Он поставил сумку в легкой нерешительности. Думал сперва зайти к маме. Я показала на часы. Уже поздно. Она, наверное, спит. Страшно вымоталась, разумеется. Она вообще в последние недели страшно вымотанная.
– Виски есть, как ты думаешь? – спросил он и рухнул на стул, на котором всегда сидел папа.
Я видела, как дернулся Антуан. Но Поль ничего не заметил. Или ему было плевать, как обычно.
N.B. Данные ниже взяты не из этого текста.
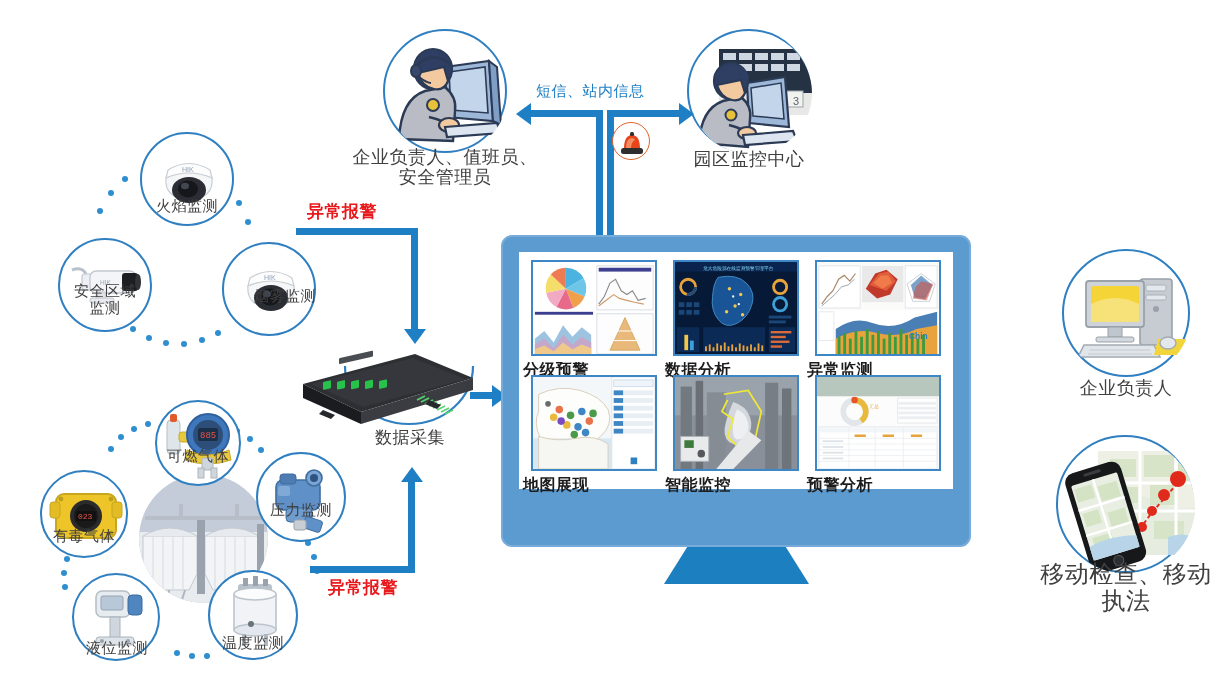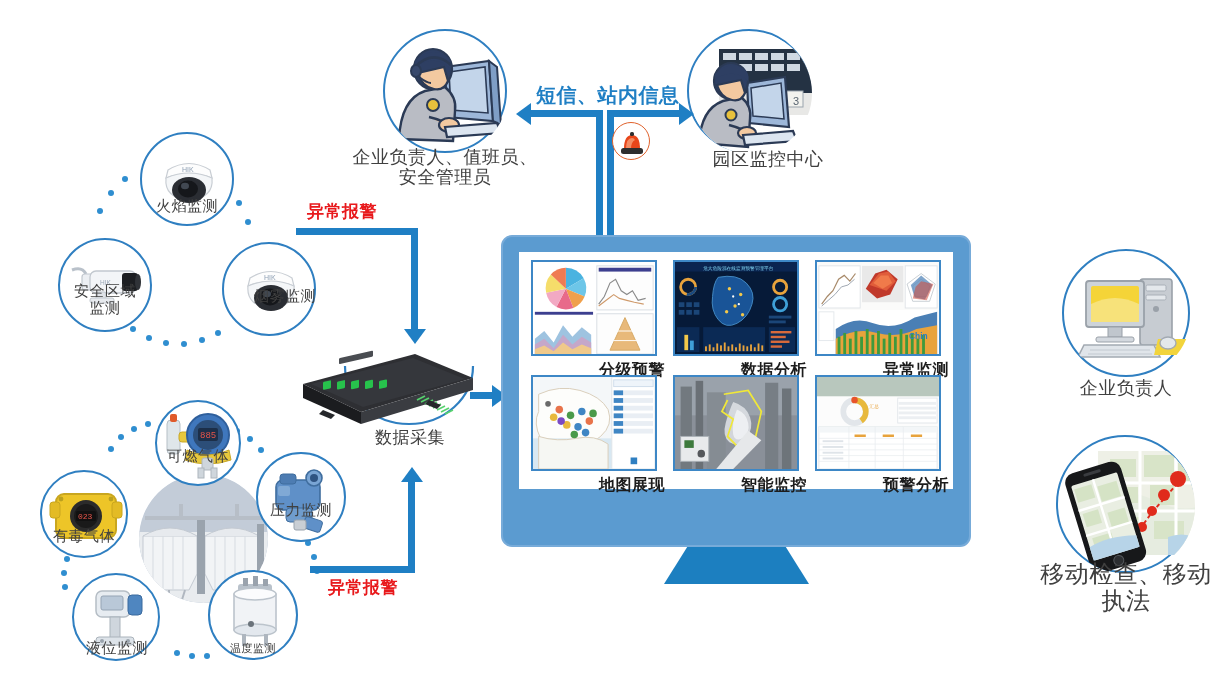--- a/index.html
+++ b/index.html
@@ -31,21 +31,21 @@
 
   
   .line { position:absolute; background:#1f7fc4; }
   .arrow { position:absolute; width:0; height:0; }
   .arrow-left  { border-top:11px solid transparent; border-bottom:11px solid transparent; border-right:15px solid #1f7fc4; }
   .arrow-right { border-top:11px solid transparent; border-bottom:11px solid transparent; border-left:15px solid #1f7fc4; }
   .arrow-down  { border-left:11px solid transparent; border-right:11px solid transparent; border-top:15px solid #1f7fc4; }
   .arrow-up    { border-left:11px solid transparent; border-right:11px solid transparent; border-bottom:15px solid #1f7fc4; }
 
   .conn-label {
-    position:absolute; color:#1f7fc4; font-weight:bold; font-size:20px;
+    position:absolute; color:#1f7fc4; font-weight:normal; font-size:15px;
     white-space:nowrap; letter-spacing:.5px;
   }
   .alarm-label {
     position:absolute; color:#e8191c; font-weight:bold; font-size:17px;
     white-space:nowrap; letter-spacing:.5px;
   }
 
   
   .beacon-wrap { position:absolute; width:38px; height:38px; border-radius:50%;
                  border:1.5px solid #e0622c; background:#fff; }
@@ -59,21 +59,21 @@
   .mon-screen {
     position:absolute; background:#ffffff;
   }
   .panel-grid { position:absolute; display:grid; grid-template-columns:repeat(3,1fr); gap:0px; }
   .panel-cell { position:relative; }
   .panel-img {
     position:absolute; left:8px; right:8px; top:4px; height:96px;
     border:2px solid #3d87c6; overflow:hidden; background:#eef3f8;
   }
   .panel-cap {
-    position:absolute; left:0; right:0; top:104px; text-align:right;
+    position:absolute; left:0; right:0; top:104px; text-align:left;
     font-size:16px; font-weight:bold; color:#1c1c1c; letter-spacing:.5px;
   }
   .platform-title {
     position:absolute; left:0; right:0; text-align:center;
     color:#ffffff; font-weight:bold; font-size:23px; letter-spacing:1.5px;
     text-shadow:0 1px 1px rgba(0,0,0,.18);
   }
   .mon-stand {
     position:absolute; background:#1c7fc0;
     clip-path:polygon(16% 0%, 84% 0%, 100% 100%, 0% 100%);
@@ -158,21 +158,21 @@
           <ellipse cx="42" cy="50" rx="17" ry="18" fill="#2e3f63" stroke="#2b3a55" stroke-width="2.2"></ellipse>
           <path d="M28 54 q4 13 15 15 q9 2 13-7 l-4-13 z" fill="#f3c9a0" stroke="#2b3a55" stroke-width="2.2"></path>
           <path d="M26 43 q13-13 28-6 q7 5 5 13 q-9-9-20-7 q-9 2-13 5 z" fill="#2e3f63"></path>
           <circle cx="42" cy="84" r="5.5" fill="#e8c13c" stroke="#2b3a55" stroke-width="2"></circle>
           <path d="M40 94 q16 4 22 11" fill="#f3c9a0" stroke="#2b3a55" stroke-width="2.4"></path>
           <ellipse cx="58" cy="102" rx="9" ry="6" fill="#f3c9a0" stroke="#2b3a55" stroke-width="2.2"></ellipse>
           <path d="M54 104 L104 100 L108 110 L56 114 Z" fill="#dce5f0" stroke="#2b3a55" stroke-width="2.2"></path>
         </g>
       </svg>
     </div>
-    <div class="node-label" style="left:688px;top:149px;width:160px;font-size:18px;">园区监控中心</div>
+    <div class="node-label" style="left:669px;top:149px;width:160px;font-size:18px;">园区监控中心</div>
   </div>
 
   <div class="line" style="left:596px;top:110px;width:7px;height:132px;"></div>
   <div class="line" style="left:531px;top:110px;width:72px;height:7px;"></div>
   <div class="arrow arrow-left" style="left:516px;top:102.5px;"></div>
 
   <div class="line" style="left:607px;top:110px;width:7px;height:132px;"></div>
   <div class="line" style="left:607px;top:110px;width:72px;height:7px;"></div>
   <div class="arrow arrow-right" style="left:679px;top:102.5px;"></div>
 
@@ -395,21 +395,21 @@
         <rect x="43" y="4" width="5" height="10" fill="#9aa3ad"></rect>
         <rect x="53" y="7" width="5" height="7" fill="#9aa3ad"></rect>
         <path d="M24 22 q21-6 42 0 l0 36 q-21 8-42 0 z" fill="#f1f3f6" stroke="#bcc4cc" stroke-width="1.6"></path>
         <ellipse cx="45" cy="22" rx="21" ry="6" fill="#fbfcfd" stroke="#bcc4cc" stroke-width="1.4"></ellipse>
         <ellipse cx="45" cy="58" rx="21" ry="6" fill="#e3e8ee" stroke="#bcc4cc" stroke-width="1.4"></ellipse>
         <circle cx="41" cy="52" r="3" fill="#6b737b"></circle>
         <rect x="32" y="62" width="4" height="12" fill="#aeb6bf"></rect>
         <rect x="54" y="62" width="4" height="12" fill="#aeb6bf"></rect>
       </svg>
     </div>
-    <div class="node-label" style="left:206px;top:635px;width:94px;font-size:11px;margin-top:7px;">温度监测</div>
+    <div class="node-label" style="left:206px;top:635px;width:94px;font-size:15px;">温度监测</div>
   </div>
 
   <div class="line" style="left:310px;top:566px;width:105px;height:7px;"></div>
   <div class="line" style="left:408px;top:482px;width:7px;height:91px;"></div>
   <div class="arrow arrow-up" style="left:400.5px;top:467px;"></div>
   <div class="alarm-label" style="left:328px;top:576px;">异常报警</div>
 
   <div class="node">
 
     <svg style="position:absolute;left:337px;top:336px;" width="144" height="130" viewBox="0 0 144 130">

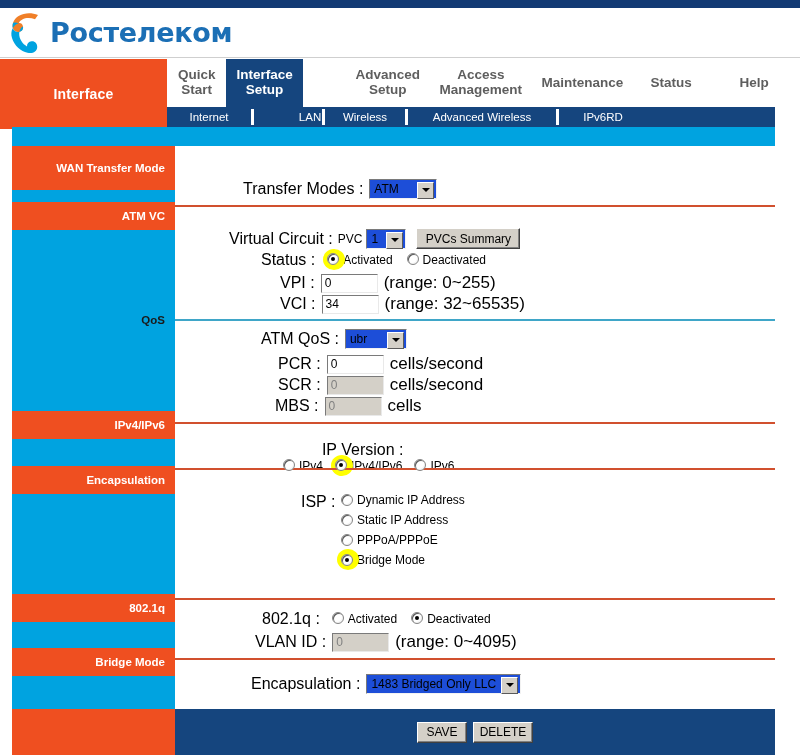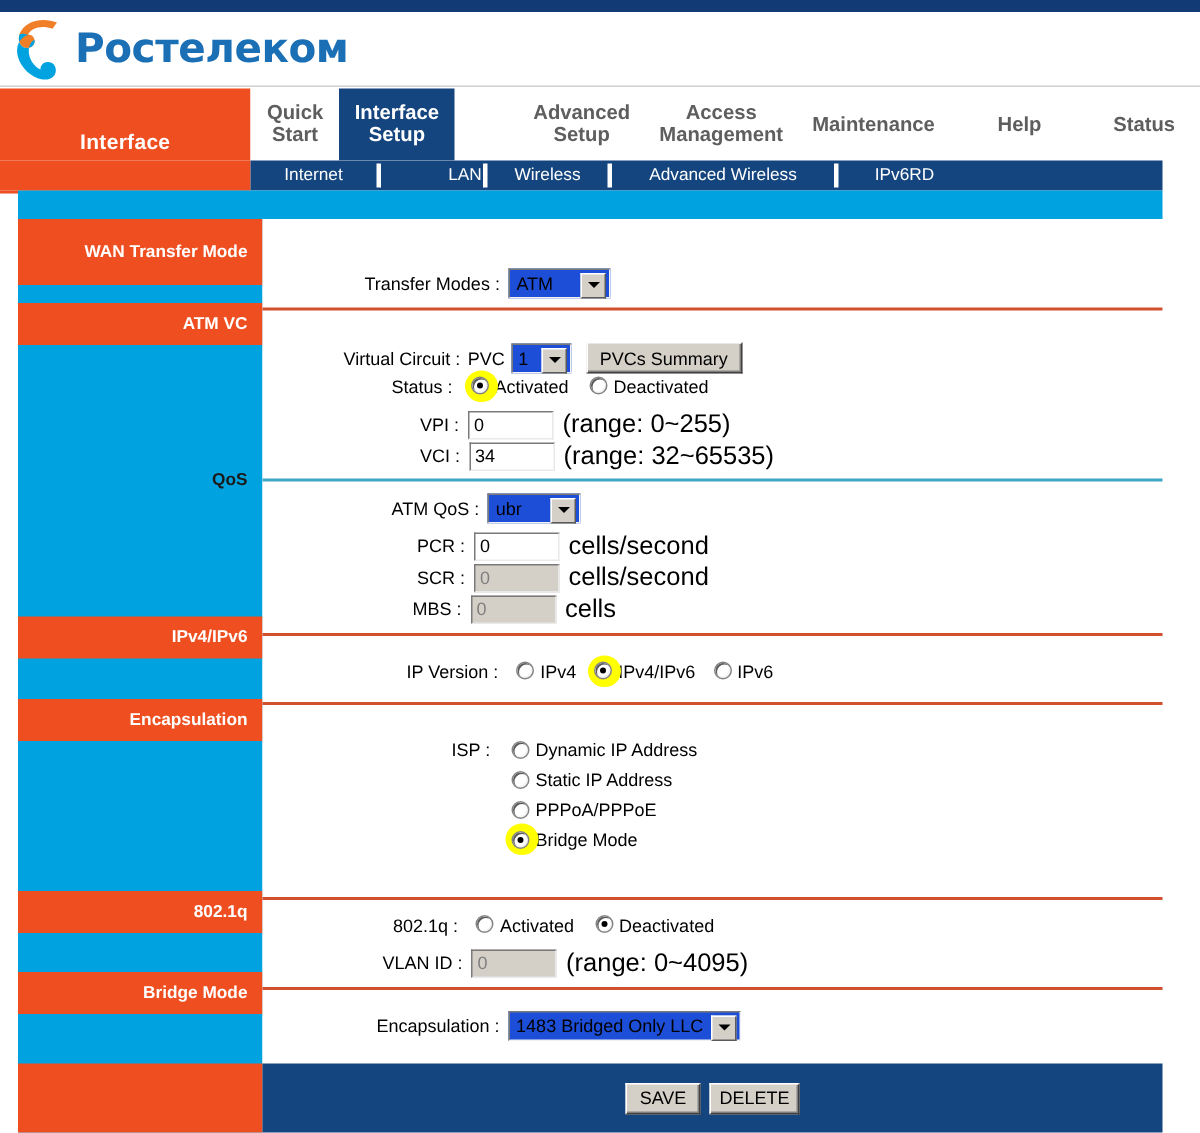--- a/index.html
+++ b/index.html
@@ -151,21 +151,21 @@
 
   
   .frow {
     position: absolute;
     display: flex; align-items: center;
     font-size: 12px; color: #000000;
     white-space: nowrap;
   }
   .flabel {
     text-align: right;
-    font-size: 12px; color: #000;
+    font-size: 16px; color: #000;
   }
   .hint { margin-left: 6px; font-size: 17px; color: #000; }
   .selwrap {
     position: relative; display: inline-block;
     border: 1px solid #7a7a7a;
     border-right-color: #f2f2f2; border-bottom-color: #f2f2f2;
     background: #1d4ed8; height: 20px;
   }
   .selwrap::after {
     content: ""; position: absolute; right: 2px; top: 2px;
@@ -266,22 +266,22 @@
   <div class="tabs">
     <div class="tab t-quick">Quick
 Start</div>
     <div class="tab t-iface active">Interface
 Setup</div>
     <div class="tab t-adv">Advanced
 Setup</div>
     <div class="tab t-access">Access
 Management</div>
     <div class="tab t-maint">Maintenance</div>
+    <div class="tab t-status">Status</div>
     <div class="tab t-help">Help</div>
-    <div class="tab t-status">Status</div>
   </div>
 </div>
 
 <div class="subrow">
   <div class="subrow-left"></div>
   <div class="subrow-bg">
     <div class="subtab s-internet">Internet</div>
     <div class="sdiv"></div>
     <div class="subtab s-lan">LAN</div>
     <div class="sdiv"></div>
@@ -379,21 +379,21 @@
     </div>
 
     <div class="frow" style="left:100px; top:250px;">
       <span class="flabel">MBS :</span>
       <span class="tbox disabled" style="width:57px; margin-left:6px;">0</span>
       <span class="hint">cells</span>
     </div>
 
     <div class="divider orange" style="top:276px;"></div>
 
-    <div class="frow" style="left:96px; top:295px;">
+    <div class="frow" style="left:96px; top:295px;flex-direction:column;">
       <span class="flabel">IP Version :</span>
       <span class="rgroup" style="margin-left:12px;">
         <span class="ritem">
           <span class="radio"></span>
           <span class="rlabel">IPv4</span>
         </span>
         <span class="ritem" style="margin-left:12px;">
           <span class="hl"></span>
           <span class="radio on"></span>
           <span class="rlabel">IPv4/IPv6</span>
– Черт, я чуть не сдох. Я прямо из “Синема де Синеаст”[3], там был показ с обсуждением. Ну… обычное дело. Ни конца ни края. А кстати, завтра в котором часу?
– Что в котором часу? – взорвался Антуан. – Сеанс? Спектакль? Твою ж мать, Поль… Ты про что вообще? Три месяца носу не кажешь, на сообщения не отвечаешь, заявляешься без предупреждения, маме пришлось лечь спать, не зная, будешь ли ты завтра, притом что для нее это, похоже, суперважно, совершенно не понимаю почему. И ты нам пудришь мозги своим дивным показом своего дивного фильма и дивным обсуждением, которое за ним последовало и так дивно никак не заканчивалось…
– Слушай, я никому ничего не пудрю. Просто объясняю, почему я так поздно и почему на ногах не стою, вот и все.